Álvaro De La Puente Gil – A Península Ibérica tem uma posição peculiar no sistema elétrico europeu porque está mal ligada ao resto do continente. As suas interconexões elétricas são limitadas, pelo que, na prática, funciona quase como uma ilha energética. Este facto torna-o mais vulnerável a perturbações internas: se ocorrer uma falha grave no sistema peninsular, este não pode receber apoio externo suficiente para se estabilizar. Além disso, nos últimos anos, registou-se um grande aumento da presença de energias renováveis, como a solar e a eólica, que são variáveis e dependem das condições meteorológicas. Este facto pode tornar o sistema mais difícil de controlar em tempo real, sem uma reserva ou armazenamento suficientes”.
-Poderá voltar a acontecer nos próximos dias e a médio prazo?
Marcial González de Armas – A curto, médio e longo prazo, é muito improvável que este tipo de acontecimento se repita, devido aos fatores acima referidos.

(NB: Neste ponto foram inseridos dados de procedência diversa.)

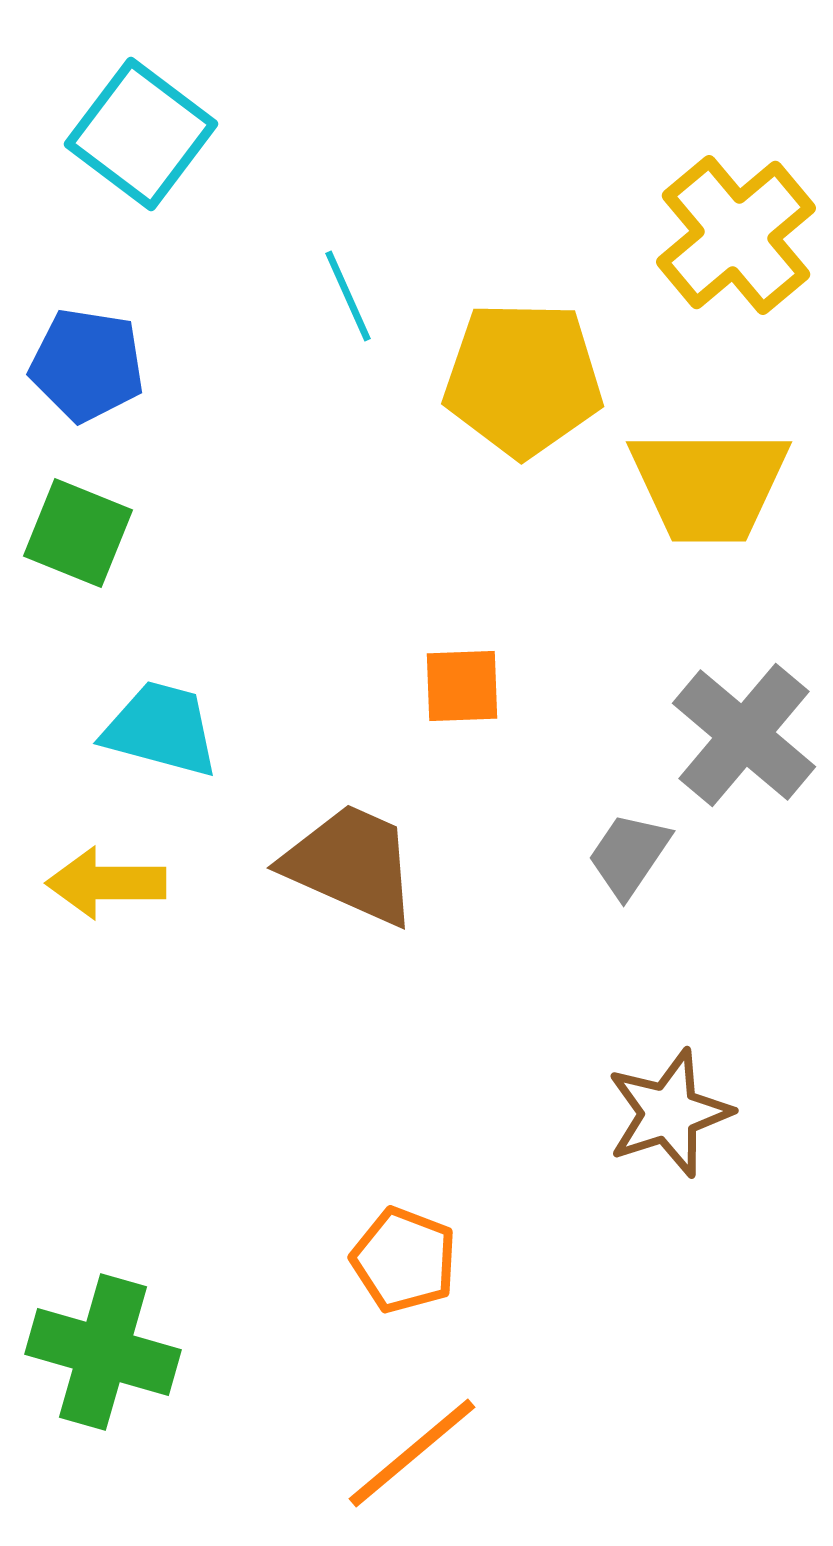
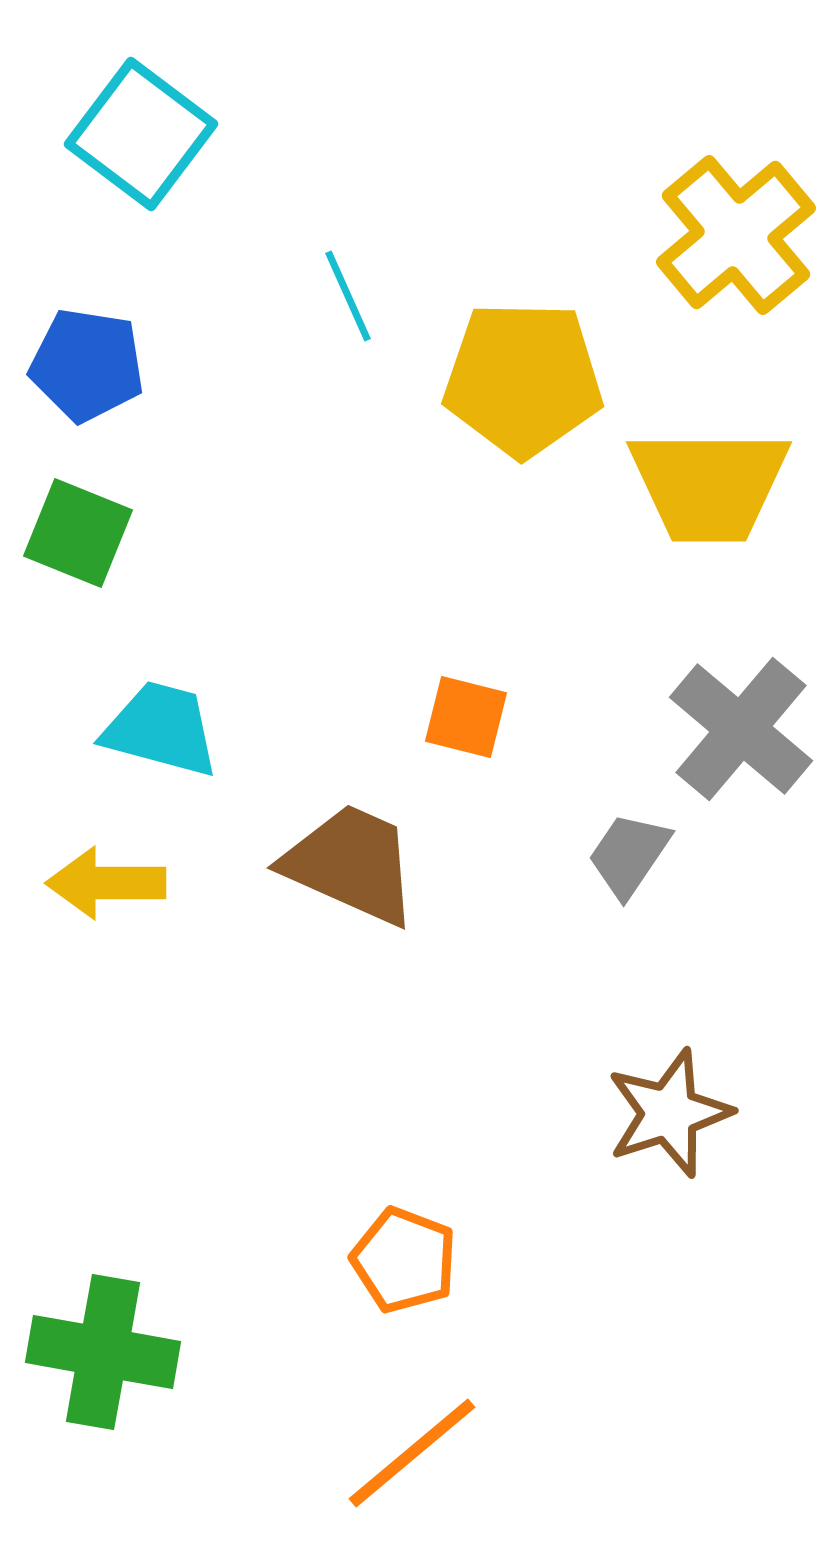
orange square: moved 4 px right, 31 px down; rotated 16 degrees clockwise
gray cross: moved 3 px left, 6 px up
green cross: rotated 6 degrees counterclockwise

O facto de o sistema estar a ser devidamente restabelecido significa que o sistema está sob controlo e que podemos continuar a confiar nos padrões de qualidade muito elevados da rede elétrica”.
Álvaro De La Puente Gil – Nos próximos dias é pouco provável que se repita uma falha da mesma magnitude, tanto mais que o sistema estará agora em alerta máximo. A curto prazo, o operador adotará medidas de prevenção muito rigorosas. No entanto, a médio prazo, se as causas exatas não forem bem compreendidas e as eventuais falhas estruturais não forem corrigidas, o risco não desaparece completamente. É essencial investigar exaustivamente o que causou uma perda de produção tão rápida, a fim de evitar que se repita”.
-O que é que precisa de mudar para que não volte a acontecer?
Marcial González de Armas – Sem dúvida que a análise das causas deste acontecimento ajudar-nos-á a evitar que se repita no futuro. Para isso, temos de aguardar o relatório oficial do operador do sistema (Red Eléctrica de España). Pelo que estamos a ver hoje no reabastecimento do sistema, apostar mais nas energias renováveis e estabelecer novos protocolos e procedimentos de operação da rede que incluam mais as energias renováveis na participação ativa da gestão da rede é crucial para continuar a construir uma das redes mais fiáveis e robustas do mundo, como já estamos a fazer”.
Álvaro De La Puente Gil – O mais importante é aumentar as interconexões elétricas com a França e outros países europeus, para que a península deixe de estar tão isolada”. É também necessário melhorar a flexibilidade do sistema elétrico, incorporando mais armazenamento (como baterias ou sistemas de bombagem hidráulica) que possam compensar a variabilidade das energias renováveis. Além disso, os sistemas de controlo e previsão devem ser reforçados e devem ser realizadas simulações mais exigentes para contemplar cenários extremos como o que vivemos hoje. Tudo isto exige investimento, planeamento e uma estratégia clara para uma transição energética segura”.